• **What is expected**
The answer must consist of every line in the records below that contains the string "pixels".

• **Data for the task**
Segment Open
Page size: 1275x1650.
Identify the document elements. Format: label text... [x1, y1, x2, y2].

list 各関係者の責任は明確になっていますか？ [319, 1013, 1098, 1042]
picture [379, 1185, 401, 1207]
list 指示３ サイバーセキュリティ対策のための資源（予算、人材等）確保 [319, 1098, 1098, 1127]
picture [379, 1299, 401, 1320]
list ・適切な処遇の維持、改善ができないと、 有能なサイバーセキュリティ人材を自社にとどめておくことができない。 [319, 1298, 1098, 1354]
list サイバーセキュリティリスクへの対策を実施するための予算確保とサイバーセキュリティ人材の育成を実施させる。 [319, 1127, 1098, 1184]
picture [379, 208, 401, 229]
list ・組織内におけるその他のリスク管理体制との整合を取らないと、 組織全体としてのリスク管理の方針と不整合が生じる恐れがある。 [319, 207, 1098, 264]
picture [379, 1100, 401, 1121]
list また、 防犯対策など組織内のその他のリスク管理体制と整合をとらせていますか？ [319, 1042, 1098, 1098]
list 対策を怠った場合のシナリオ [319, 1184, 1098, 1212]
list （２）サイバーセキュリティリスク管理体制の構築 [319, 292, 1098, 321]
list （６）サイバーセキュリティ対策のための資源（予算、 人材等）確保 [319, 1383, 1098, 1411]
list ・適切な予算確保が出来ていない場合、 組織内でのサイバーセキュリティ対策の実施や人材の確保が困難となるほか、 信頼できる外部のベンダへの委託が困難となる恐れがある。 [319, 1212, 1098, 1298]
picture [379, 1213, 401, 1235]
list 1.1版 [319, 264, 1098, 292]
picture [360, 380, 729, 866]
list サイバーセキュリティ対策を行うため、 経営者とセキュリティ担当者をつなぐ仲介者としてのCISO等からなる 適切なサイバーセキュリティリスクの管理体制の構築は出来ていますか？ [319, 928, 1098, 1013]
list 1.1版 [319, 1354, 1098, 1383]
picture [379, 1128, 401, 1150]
Segment Closed
Segment Open
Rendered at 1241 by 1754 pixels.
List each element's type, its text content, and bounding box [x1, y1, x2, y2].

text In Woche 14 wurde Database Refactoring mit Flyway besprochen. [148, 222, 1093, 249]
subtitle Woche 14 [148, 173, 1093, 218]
Segment Closed
Segment Open
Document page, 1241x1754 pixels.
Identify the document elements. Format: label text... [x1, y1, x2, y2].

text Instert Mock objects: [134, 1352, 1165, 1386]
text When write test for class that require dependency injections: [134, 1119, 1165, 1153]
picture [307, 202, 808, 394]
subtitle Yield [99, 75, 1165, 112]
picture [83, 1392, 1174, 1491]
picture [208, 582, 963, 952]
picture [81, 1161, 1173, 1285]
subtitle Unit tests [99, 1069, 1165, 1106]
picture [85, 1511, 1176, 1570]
Segment Closed
• **Task answer**
Rendered at 1241 by 1754 pixels.
Document page, 1241x1754 pixels.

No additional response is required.